Ad essi è dedicato il nostro lavoro.
Se internare ed istituzionalizzare sono sinonimi di recludere, non si può dire, invece, che vi sia equivalenza tra questi ed il verbo segregare. L'azione del segregare, infatti, generalmente anticipa quella del recludere, dell'internare, dell'istituzionalizzare, e comunque l'accompagna, la prolunga, l'estende.
Il dizionario Devoto-Oli definisce così il verbo segregare:
"trasferire in luogo isolato al fine di escludere dai rapporti e dalle comunicazioni". Esso precisa inoltre che la condizione di forzato isolamento, dovuta all'azione del soggetto segregatore, può manifestarsi anche nell'aggravamento di una pena detentiva consistente in un isolamento del detenuto, accompagnato da misure afflittive e restrittive. La segregazione cellulare, come pure nei manicomi la segregazione nei reparti o padiglioni degli agitati, consisterebbe dunque in un plus di reclusione, in un ulteriore limitazione delle possibilità di relazione, movimento e comunicazione.
In realtà, il rapporto segregativo prende avvio molto prima che qualche atto di reclusione, internamento, istituzionalizzazione venga effettivamente compiuto. C'è una segregazione che scatta
"a piede libero" anzitutto nei luoghi del linguaggio.
"Se si deve parlare di segregazione psichiatrica, questa avviene anche prima dell'internamento vero e proprio, nel senso che quando si dice che una persona non ragiona bene, che ha un difetto nel cervello, già la si squalifica completamente. Qualsiasi cosa dica è inutile che abbia la libertà di dirla perché nessuno la sta a sentire".
Così è pure per la segregazione razziale, etnica, politica, sessuale...

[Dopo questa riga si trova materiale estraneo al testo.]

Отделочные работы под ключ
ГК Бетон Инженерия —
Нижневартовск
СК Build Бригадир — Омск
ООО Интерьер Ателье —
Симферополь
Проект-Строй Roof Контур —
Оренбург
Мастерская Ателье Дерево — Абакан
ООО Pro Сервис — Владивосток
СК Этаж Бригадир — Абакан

La parola segregante agisce come un muro invisibile: reclude in un
"luogo comune" del discorso; esclude il denigrato - denigrato: annerito, oscurato, reso opaco - dal gioco delle relazioni trasparenti; invisibilizza, squalifica. La parola segregante, come il lupo cattivo di Cappuccetto Rosso, si maschera da nonnina buona per giungere al fondo del suo inganno linguistico.
"Se chiamiamo la segregazione ospedalizzazione, questo termine richiama qualcosa di positivo, mentre il termine reclusione richiama qualcosa di negativo".
Mascheramento, invisibilizzazione, squalifica, segregazione, reclusione, sono anelli di una spirale inesorabilmente crudele alla cui attivazione, in questa civiltà, tutti, in qualche significativa misura, cooperiamo. Spirale distruttiva ed autodistruttiva, perché dall'azione del recludere non può certo generarsi libertà.
Libertà, guarigione, creazione e vita si generano e rigenerano soltanto negli insieme aperti. Perciò non resta che concludere con le belle parole di Gaston Bachelard:
"... aprire tutte le prigioni dell'essere affinché l'umanità abbia tutti gli avveniri possibili ...
Tutte le prigioni del Sé-relazionale, del corpo-in-relazione e, ovviamente, tutte le istituzioni totali."